(Source records)

· · · ·

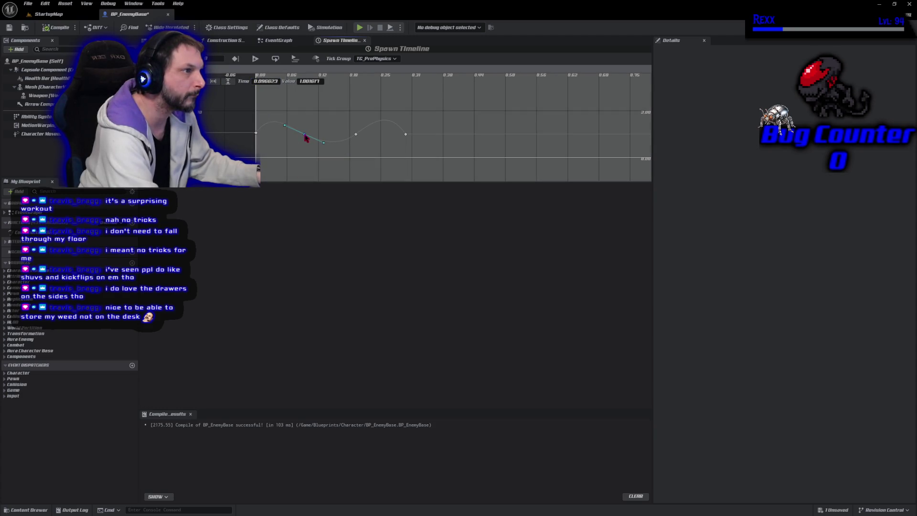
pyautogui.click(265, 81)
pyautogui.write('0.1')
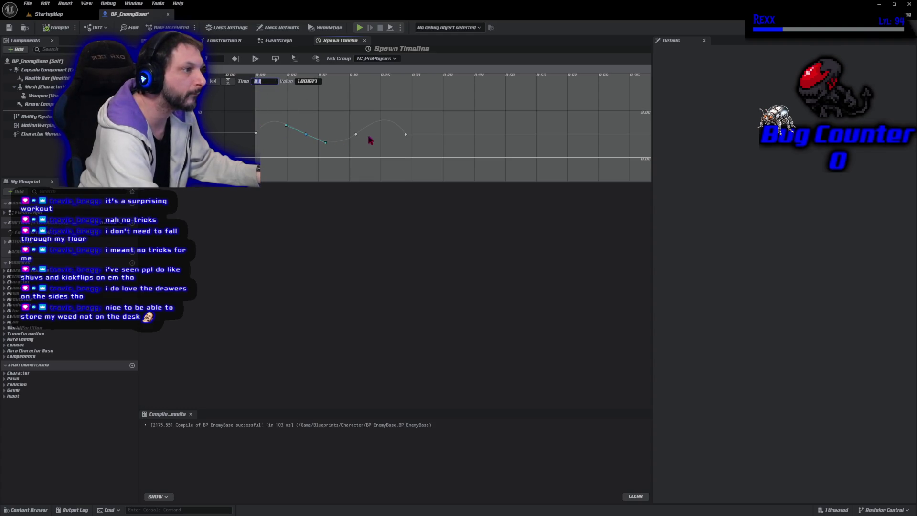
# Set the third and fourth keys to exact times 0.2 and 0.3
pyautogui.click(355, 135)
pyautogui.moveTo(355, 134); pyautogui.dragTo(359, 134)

· · · ·

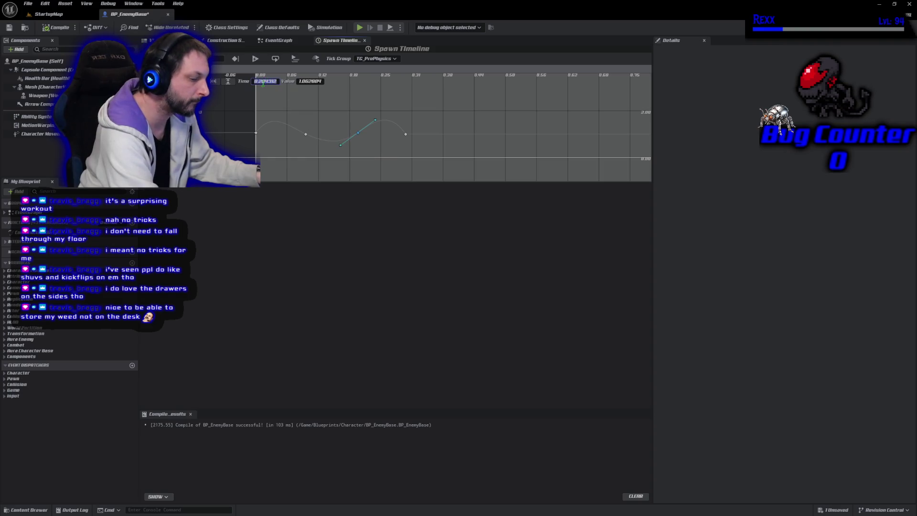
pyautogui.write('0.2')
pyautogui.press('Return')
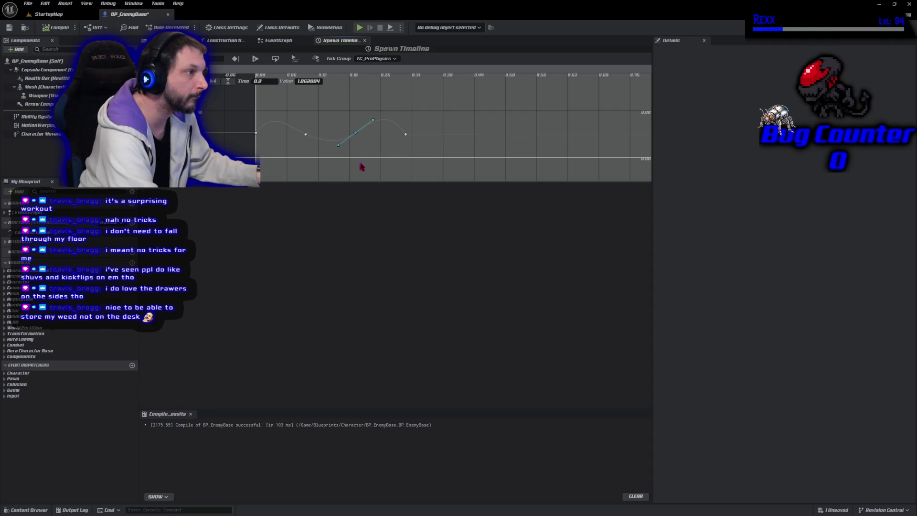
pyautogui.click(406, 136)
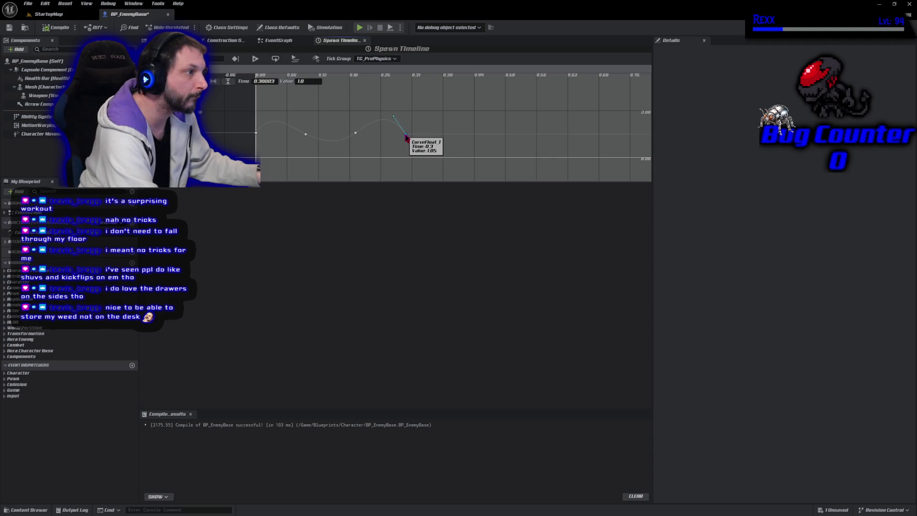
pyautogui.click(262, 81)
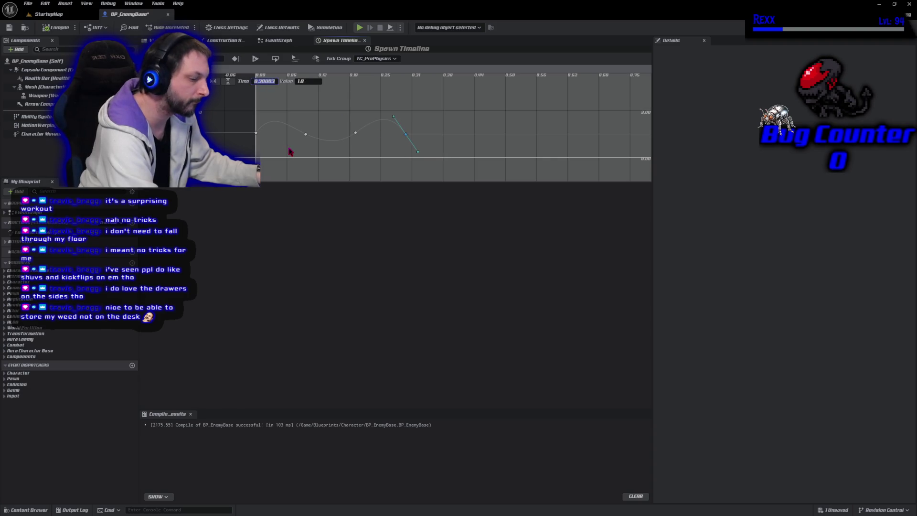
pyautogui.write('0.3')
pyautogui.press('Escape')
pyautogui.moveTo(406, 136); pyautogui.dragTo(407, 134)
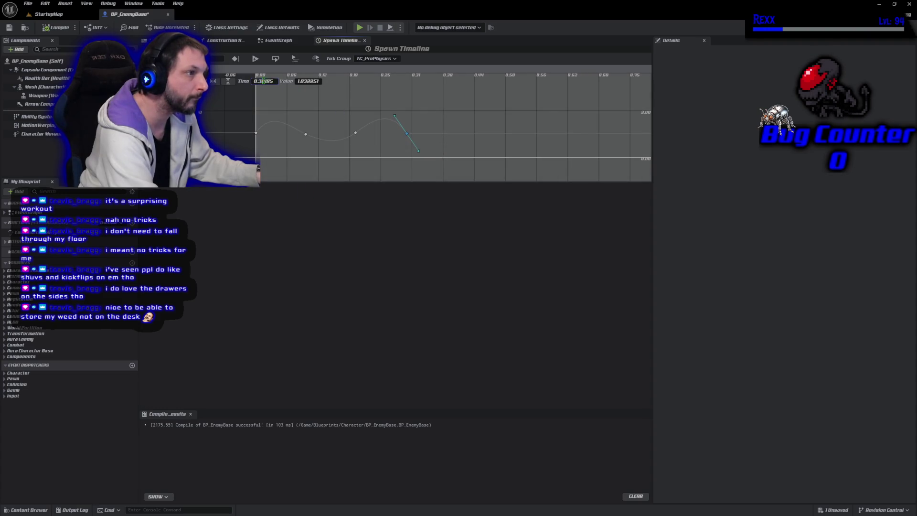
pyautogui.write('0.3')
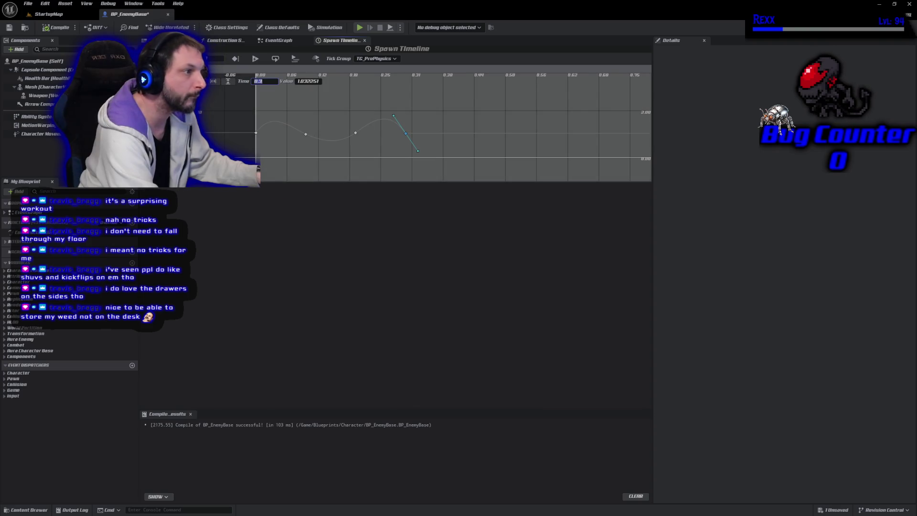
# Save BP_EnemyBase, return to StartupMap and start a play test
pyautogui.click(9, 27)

· · · ·

Description of the task:
Could you reproduce, exactly, every line above from the line with "# Save BP_EnemyBase, return" to the line with "pyautogui.click(9, 27)", and no other line? Both ends count.

Answer below:
# Save BP_EnemyBase, return to StartupMap and start a play test
pyautogui.click(9, 27)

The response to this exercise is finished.